§ Requirement
Rewrite the lines between the one holding "locality: Juja Farm, the" and the one holding "locality: Paso de", inclusive, changing "collectors" to "collected by" and leaving everything else as it is.
----------
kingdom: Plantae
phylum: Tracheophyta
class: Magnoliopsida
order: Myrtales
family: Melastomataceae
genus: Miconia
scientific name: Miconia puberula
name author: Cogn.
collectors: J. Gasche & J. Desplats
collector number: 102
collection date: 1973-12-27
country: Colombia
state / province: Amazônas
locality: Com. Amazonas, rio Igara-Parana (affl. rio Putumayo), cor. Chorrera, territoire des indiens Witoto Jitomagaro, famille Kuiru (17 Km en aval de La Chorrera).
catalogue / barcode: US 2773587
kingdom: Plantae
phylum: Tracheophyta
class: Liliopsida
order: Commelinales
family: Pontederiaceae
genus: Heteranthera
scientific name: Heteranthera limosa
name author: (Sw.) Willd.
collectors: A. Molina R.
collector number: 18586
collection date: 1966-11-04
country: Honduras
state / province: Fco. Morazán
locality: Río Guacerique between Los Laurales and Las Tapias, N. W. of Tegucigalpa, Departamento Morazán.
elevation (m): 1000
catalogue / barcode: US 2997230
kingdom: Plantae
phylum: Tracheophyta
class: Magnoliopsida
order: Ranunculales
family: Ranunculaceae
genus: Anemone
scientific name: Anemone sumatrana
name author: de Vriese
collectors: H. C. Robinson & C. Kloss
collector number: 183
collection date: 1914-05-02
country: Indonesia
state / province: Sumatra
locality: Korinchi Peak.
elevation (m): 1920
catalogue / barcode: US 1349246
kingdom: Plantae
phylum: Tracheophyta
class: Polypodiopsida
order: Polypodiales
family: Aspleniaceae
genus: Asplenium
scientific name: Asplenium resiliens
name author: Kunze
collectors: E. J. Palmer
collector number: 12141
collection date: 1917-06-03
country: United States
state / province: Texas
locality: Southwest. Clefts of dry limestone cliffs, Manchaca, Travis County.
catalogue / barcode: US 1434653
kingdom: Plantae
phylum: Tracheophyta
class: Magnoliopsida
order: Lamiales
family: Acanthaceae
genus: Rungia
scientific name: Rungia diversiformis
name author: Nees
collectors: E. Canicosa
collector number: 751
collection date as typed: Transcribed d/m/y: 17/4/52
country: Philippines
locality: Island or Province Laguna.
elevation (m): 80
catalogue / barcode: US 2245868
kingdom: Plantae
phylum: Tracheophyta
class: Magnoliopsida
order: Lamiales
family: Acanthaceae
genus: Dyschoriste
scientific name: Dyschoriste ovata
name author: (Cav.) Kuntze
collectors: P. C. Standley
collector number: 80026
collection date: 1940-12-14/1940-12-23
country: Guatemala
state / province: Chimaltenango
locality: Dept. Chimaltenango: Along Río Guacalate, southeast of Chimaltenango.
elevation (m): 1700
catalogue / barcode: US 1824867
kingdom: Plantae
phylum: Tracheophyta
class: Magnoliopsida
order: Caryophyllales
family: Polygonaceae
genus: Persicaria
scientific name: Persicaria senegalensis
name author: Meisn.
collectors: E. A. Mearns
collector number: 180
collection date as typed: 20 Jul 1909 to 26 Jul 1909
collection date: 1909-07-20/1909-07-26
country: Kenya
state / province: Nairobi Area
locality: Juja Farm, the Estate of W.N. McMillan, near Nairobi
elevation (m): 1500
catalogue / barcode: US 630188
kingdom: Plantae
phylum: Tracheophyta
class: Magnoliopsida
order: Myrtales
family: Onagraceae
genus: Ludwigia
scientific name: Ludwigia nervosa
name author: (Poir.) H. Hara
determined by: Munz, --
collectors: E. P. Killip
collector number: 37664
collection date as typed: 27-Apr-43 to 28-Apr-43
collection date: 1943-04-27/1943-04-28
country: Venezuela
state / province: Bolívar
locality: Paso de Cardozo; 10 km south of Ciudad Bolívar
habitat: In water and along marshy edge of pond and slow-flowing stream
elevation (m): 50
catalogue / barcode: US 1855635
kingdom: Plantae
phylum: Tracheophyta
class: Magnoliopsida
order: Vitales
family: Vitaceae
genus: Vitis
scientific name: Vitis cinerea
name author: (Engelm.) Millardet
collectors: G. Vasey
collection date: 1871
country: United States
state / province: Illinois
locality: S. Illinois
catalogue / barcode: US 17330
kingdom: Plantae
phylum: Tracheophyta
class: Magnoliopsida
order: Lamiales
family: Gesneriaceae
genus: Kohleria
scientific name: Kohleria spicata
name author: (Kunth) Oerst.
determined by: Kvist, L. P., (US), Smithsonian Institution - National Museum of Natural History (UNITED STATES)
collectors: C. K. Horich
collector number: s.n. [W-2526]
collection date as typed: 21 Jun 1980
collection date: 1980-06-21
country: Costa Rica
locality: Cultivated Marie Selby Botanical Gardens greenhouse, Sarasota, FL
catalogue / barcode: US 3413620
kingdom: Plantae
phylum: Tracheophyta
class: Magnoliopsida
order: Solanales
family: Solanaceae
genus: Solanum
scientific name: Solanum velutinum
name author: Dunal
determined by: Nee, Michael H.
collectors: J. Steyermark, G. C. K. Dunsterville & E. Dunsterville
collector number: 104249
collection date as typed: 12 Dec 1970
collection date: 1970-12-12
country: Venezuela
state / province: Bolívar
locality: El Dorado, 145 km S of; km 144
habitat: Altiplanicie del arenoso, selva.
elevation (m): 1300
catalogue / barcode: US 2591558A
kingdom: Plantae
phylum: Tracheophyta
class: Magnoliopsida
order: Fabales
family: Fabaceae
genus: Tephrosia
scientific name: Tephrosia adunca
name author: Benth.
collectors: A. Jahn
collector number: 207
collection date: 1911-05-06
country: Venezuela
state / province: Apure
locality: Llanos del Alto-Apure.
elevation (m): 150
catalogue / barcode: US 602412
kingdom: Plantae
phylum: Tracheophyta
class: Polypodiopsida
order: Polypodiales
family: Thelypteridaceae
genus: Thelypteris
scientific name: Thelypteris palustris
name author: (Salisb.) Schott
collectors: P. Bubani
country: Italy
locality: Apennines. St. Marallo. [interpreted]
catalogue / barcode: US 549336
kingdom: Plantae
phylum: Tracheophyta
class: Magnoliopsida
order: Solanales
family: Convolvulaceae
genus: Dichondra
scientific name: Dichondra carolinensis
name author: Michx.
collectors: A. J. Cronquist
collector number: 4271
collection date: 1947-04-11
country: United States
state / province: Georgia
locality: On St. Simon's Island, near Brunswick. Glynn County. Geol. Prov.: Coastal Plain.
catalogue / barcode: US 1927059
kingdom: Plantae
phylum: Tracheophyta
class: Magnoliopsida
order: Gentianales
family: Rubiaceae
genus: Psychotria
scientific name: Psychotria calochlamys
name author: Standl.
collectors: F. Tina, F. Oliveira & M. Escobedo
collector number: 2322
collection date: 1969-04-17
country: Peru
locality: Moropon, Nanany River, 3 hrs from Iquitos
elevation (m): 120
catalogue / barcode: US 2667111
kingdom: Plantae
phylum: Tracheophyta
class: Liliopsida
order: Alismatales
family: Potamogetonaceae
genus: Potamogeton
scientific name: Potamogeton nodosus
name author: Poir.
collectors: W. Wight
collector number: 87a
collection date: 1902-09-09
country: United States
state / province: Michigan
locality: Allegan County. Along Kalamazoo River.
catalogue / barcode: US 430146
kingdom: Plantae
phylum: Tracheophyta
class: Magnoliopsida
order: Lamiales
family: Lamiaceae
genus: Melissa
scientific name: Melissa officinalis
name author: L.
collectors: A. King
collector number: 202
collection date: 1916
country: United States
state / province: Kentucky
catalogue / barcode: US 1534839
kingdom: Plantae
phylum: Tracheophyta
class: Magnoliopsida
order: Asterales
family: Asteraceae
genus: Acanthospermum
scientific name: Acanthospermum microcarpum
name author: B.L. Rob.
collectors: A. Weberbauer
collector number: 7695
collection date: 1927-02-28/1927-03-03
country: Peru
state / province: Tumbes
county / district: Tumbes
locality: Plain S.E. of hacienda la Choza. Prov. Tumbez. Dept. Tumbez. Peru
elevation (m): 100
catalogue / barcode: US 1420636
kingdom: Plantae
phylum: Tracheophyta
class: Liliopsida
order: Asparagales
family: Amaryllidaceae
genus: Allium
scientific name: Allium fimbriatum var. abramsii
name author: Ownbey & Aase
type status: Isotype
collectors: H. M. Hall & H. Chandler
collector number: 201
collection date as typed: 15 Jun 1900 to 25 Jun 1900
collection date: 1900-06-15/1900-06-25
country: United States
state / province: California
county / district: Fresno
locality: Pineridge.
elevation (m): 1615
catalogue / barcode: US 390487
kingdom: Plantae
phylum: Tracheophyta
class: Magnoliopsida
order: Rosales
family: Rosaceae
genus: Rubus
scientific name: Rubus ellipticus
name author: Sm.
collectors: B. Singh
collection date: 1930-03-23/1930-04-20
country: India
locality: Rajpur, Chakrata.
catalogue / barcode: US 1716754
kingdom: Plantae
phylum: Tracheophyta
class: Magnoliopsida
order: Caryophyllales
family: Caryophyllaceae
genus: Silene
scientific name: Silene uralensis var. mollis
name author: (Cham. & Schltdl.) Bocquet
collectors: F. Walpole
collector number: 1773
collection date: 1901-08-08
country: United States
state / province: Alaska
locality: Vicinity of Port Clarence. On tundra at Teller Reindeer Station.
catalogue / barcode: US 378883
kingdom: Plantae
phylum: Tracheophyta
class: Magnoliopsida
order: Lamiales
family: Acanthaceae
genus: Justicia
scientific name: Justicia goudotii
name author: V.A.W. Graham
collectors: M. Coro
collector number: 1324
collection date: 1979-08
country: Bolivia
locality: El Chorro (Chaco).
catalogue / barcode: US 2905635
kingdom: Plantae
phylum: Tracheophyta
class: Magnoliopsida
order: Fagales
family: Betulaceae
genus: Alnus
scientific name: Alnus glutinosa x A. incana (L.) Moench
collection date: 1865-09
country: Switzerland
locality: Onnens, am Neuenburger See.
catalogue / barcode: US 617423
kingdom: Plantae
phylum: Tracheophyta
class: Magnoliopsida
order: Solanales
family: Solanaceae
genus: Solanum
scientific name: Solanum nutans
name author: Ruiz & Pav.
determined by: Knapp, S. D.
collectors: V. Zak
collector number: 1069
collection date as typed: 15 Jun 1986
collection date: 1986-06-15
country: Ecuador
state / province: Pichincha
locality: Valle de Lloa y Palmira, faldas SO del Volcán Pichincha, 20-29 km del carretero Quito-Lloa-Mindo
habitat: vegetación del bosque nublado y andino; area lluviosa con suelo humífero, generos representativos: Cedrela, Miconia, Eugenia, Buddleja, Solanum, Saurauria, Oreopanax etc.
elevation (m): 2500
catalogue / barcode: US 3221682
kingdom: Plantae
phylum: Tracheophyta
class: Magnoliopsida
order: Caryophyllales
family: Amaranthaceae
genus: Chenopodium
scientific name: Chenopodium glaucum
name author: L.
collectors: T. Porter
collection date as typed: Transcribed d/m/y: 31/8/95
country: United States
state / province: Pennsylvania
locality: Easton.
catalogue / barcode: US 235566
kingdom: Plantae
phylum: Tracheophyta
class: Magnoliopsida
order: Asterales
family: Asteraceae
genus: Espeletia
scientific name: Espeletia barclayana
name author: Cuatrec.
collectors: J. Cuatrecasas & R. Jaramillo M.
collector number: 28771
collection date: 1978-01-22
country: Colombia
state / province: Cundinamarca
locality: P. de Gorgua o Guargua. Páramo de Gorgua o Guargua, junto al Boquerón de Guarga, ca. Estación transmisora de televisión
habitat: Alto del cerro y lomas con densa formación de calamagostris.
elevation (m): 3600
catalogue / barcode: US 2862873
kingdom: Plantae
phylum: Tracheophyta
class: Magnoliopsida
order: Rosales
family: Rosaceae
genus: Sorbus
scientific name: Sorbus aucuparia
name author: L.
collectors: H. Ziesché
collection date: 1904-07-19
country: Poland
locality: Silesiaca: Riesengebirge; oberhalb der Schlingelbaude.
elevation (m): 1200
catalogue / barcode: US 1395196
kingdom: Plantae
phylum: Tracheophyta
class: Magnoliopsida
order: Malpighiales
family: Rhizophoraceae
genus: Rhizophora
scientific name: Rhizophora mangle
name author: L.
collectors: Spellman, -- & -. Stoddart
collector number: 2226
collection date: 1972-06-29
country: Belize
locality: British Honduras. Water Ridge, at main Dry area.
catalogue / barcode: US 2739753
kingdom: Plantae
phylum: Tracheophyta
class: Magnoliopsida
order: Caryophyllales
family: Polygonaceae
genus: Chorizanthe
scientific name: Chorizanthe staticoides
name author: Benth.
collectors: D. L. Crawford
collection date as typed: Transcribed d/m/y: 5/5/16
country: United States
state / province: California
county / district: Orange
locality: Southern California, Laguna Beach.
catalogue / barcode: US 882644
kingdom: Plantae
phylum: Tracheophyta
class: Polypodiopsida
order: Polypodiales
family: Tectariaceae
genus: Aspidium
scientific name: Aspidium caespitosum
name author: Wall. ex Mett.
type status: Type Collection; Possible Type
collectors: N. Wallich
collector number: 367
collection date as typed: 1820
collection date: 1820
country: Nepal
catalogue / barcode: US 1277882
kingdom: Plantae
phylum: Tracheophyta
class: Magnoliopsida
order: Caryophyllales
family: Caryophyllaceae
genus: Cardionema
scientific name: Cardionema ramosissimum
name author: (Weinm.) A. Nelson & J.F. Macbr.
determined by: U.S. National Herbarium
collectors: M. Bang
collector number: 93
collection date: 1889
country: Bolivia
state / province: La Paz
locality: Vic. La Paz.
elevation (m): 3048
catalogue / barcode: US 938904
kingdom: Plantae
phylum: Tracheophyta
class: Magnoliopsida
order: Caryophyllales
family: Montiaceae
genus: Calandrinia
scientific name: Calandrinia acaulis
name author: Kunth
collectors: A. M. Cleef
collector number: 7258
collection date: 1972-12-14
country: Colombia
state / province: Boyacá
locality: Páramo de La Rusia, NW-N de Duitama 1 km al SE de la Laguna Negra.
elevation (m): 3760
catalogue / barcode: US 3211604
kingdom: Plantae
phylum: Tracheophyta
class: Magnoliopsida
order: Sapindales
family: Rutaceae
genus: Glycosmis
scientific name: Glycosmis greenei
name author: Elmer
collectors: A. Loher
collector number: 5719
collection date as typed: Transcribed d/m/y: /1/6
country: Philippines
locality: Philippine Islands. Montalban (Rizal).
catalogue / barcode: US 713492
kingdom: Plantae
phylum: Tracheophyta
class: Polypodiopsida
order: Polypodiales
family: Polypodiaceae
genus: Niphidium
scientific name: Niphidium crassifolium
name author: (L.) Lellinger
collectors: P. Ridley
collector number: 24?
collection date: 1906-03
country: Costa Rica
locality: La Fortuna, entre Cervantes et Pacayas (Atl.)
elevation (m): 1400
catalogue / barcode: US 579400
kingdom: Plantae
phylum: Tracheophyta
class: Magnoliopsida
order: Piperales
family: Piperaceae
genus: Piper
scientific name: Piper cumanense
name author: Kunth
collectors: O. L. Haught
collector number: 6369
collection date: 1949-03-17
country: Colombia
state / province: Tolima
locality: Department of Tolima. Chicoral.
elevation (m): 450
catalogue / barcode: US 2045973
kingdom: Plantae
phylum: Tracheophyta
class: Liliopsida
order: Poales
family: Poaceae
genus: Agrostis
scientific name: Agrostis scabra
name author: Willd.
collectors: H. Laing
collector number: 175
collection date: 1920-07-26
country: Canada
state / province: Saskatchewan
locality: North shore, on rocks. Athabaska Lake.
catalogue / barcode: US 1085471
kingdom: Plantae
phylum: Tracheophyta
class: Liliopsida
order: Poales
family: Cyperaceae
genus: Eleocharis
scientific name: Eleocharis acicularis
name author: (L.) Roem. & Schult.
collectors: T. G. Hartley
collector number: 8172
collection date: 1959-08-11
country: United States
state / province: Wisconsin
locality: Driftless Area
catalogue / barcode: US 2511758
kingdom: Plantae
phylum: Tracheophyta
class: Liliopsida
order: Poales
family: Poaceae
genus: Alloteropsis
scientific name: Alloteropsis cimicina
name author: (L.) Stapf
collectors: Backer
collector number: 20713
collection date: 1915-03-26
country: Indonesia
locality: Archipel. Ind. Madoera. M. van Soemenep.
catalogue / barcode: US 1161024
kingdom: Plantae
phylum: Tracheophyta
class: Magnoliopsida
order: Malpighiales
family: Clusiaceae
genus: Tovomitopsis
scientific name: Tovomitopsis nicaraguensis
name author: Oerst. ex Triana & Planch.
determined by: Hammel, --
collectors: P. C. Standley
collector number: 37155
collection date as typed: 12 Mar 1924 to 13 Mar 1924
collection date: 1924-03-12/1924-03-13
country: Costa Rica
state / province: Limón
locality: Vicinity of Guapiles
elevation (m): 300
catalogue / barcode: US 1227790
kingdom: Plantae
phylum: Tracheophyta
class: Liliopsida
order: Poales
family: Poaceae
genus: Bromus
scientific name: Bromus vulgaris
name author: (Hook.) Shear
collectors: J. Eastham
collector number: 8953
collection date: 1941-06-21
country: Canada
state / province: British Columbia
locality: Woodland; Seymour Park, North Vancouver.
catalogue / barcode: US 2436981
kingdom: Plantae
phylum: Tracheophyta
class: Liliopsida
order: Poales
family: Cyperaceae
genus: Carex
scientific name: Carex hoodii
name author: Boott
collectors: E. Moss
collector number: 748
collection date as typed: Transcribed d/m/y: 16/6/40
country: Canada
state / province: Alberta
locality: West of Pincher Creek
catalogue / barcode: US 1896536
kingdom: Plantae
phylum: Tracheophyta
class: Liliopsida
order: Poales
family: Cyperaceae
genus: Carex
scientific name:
----------
§ Correct answer
locality: Juja Farm, the Estate of W.N. McMillan, near Nairobi
elevation (m): 1500
catalogue / barcode: US 630188
kingdom: Plantae
phylum: Tracheophyta
class: Magnoliopsida
order: Myrtales
family: Onagraceae
genus: Ludwigia
scientific name: Ludwigia nervosa
name author: (Poir.) H. Hara
determined by: Munz, --
collected by: E. P. Killip
collector number: 37664
collection date as typed: 27-Apr-43 to 28-Apr-43
collection date: 1943-04-27/1943-04-28
country: Venezuela
state / province: Bolívar
locality: Paso de Cardozo; 10 km south of Ciudad Bolívar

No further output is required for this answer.